**GIVEN RECORDS**
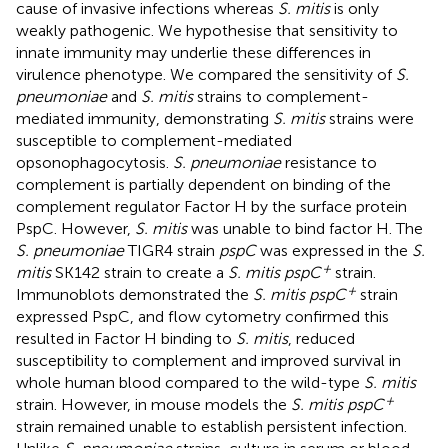
cause of invasive infections whereas
S. mitis
is only
weakly pathogenic. We hypothesise that sensitivity to
innate immunity may underlie these differences in
virulence phenotype. We compared the sensitivity of
S.
pneumoniae
and
S. mitis
strains to complement-
mediated immunity, demonstrating
S. mitis
strains were
susceptible to complement-mediated
opsonophagocytosis.
S. pneumoniae
resistance to
complement is partially dependent on binding of the
complement regulator Factor H by the surface protein
PspC. However,
S. mitis
was unable to bind factor H. The
S. pneumoniae
TIGR4 strain
pspC
was expressed in the
S.
+
mitis
SK142 strain to create a
S. mitis pspC
strain.
+
Immunoblots demonstrated the
S. mitis pspC
strain
expressed PspC, and flow cytometry confirmed this
resulted in Factor H binding to
S. mitis
, reduced
susceptibility to complement and improved survival in
whole human blood compared to the wild-type
S. mitis
+
strain. However, in mouse models the
S. mitis pspC
strain remained unable to establish persistent infection.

**WHAT THE TASK ASKS**
Pictures aside, every entry above must be repeated exactly.

**WRITTEN SOLUTION**
cause of invasive infections whereas
S. mitis
is only
weakly pathogenic. We hypothesise that sensitivity to
innate immunity may underlie these differences in
virulence phenotype. We compared the sensitivity of
S.
pneumoniae
and
S. mitis
strains to complement-
mediated immunity, demonstrating
S. mitis
strains were
susceptible to complement-mediated
opsonophagocytosis.
S. pneumoniae
resistance to
complement is partially dependent on binding of the
complement regulator Factor H by the surface protein
PspC. However,
S. mitis
was unable to bind factor H. The
S. pneumoniae
TIGR4 strain
pspC
was expressed in the
S.
+
mitis
SK142 strain to create a
S. mitis pspC
strain.
+
Immunoblots demonstrated the
S. mitis pspC
strain
expressed PspC, and flow cytometry confirmed this
resulted in Factor H binding to
S. mitis
, reduced
susceptibility to complement and improved survival in
whole human blood compared to the wild-type
S. mitis
+
strain. However, in mouse models the
S. mitis pspC
strain remained unable to establish persistent infection.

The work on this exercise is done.